06.04.2018 - 01:30 | Son Güncellenme:
Seyfettin Ersöz / Ankara
Kadın Cinayetlerini Durduracağız Platformu’nun raporuna göre, kadına yönelik şiddet devam ediyor. Ocakta 28, şubatta 47, martta 25 olmak üzere bu yılın ilk üç ayında 100 kadın öldürüldü. Mart ayında daha az cinayet işlenmesinin nedeni, kadınların 8 Mart Dünya Kadınlar Günü’nde meydanları doldurmasına, şiddetin durdurulması için yapılan çalışmalara ve şiddetin kınanmasıyla açıklandı. Martta kadın cinayetinin en çok işlendiği iller sırasıyla; İstanbul (6), Antalya (3), Ankara (2) oldu. Kadınlara ve çocuklara saldırılar sürerken, nefret suçları da devam ediyor. İstanbul’da bir otelde İranlı trans bir kadın da katledildi.
Yüzde 40’ı silahla...
Rapora göre bireysel silahlanma, kadın cinayetlerindeki artışı etkiledi. Martta kadınların yüzde 40’ı erkekler tarafından ateşli silahla öldürüldü.
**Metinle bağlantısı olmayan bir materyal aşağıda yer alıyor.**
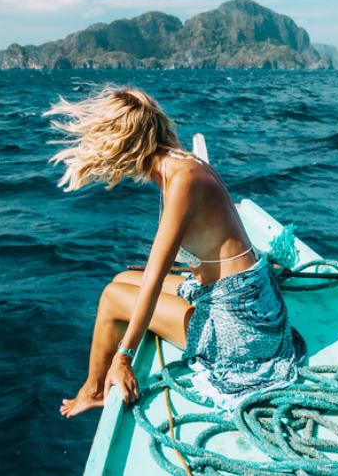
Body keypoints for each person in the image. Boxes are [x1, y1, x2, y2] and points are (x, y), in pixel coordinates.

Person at [48, 87, 305, 418]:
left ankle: (94, 390)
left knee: (113, 296)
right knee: (123, 278)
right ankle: (97, 382)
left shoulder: (182, 180)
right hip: (251, 298)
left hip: (243, 329)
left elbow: (154, 277)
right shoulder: (183, 162)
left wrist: (123, 358)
Ölümü aydınlatılmayan onlarca kadın cinayeti olduğuna dikkat çekilen raporda, “Mart ayındaki 25 kadın cinayetinin 11’i şüpheli ölüm” denildi.
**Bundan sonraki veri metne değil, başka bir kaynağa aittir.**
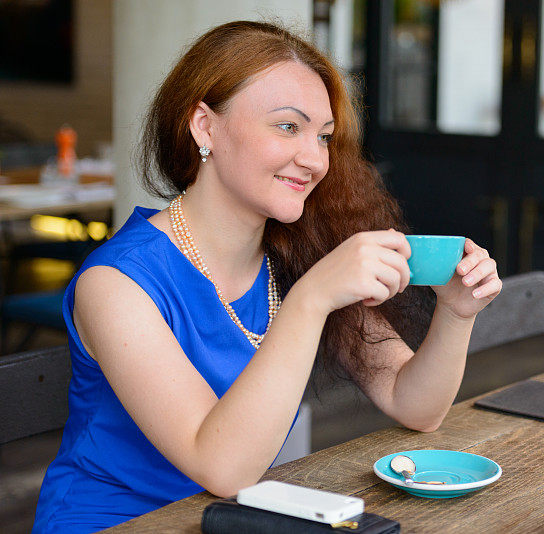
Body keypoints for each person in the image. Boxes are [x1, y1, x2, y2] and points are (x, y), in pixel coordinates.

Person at [32, 20, 501, 532]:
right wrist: (311, 299)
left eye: (323, 137)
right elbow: (222, 468)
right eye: (286, 127)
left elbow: (414, 405)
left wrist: (456, 313)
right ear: (204, 127)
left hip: (231, 521)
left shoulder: (293, 251)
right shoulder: (117, 284)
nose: (314, 159)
Mart ayında 28 kadına cinsel şiddet uygulandı. Kadınların 15’i tanımadığı erkeklerin şiddetine uğrarken, dördü akrabasının, biri eskiden birlikte olduğu erkeğin, biri patronunun, biri ise öğretmeninin şiddetine maruz kaldı. 269 çocuk da cinsel istismara uğradı.
Yüzde 20’si eş cinayeti
Kadın cinayetlerinde faillerin yüzde 44’ü tespit edilemezken, yüzde 24’ü tanıdık erkekler, yüzde 20’si ise eşi tarafından öldürüldü. Mart ayında öldürülen kadınların yüzde 92’sinin koruma kararının olup olmadığı tespit edilemezken; yüzde 4’ünün uzaklaştırma kararı var, yüzde 4’ünün boşandığı biliniyor.
‘6284 uygulanırsa koruma sağlanır’
Raporda şu ifadelere yer verildi:”Şiddet uygulayanlara uzaklaştırma gibi birçok yaptırımı düzenleyen; kadınlara maddi yardımdan kimlik değiştirmeye birçok hak tanıyan ve kadın örgütlerinin yıllarca süren mücadelesiyle yürürlüğe giren 6284 sayılı kanun etkin uygulandığı takdirde kadınları koruyor. 6284 sayılı ‘Koruma Kanunu’ etkin uygulansaydı 8 çocuk annesiz kalmayacaktı. Öldürülen kadınların yüzde 68’inin çocuğu olup olmadığı bilinmezken, yüzde 32’si anneydi.”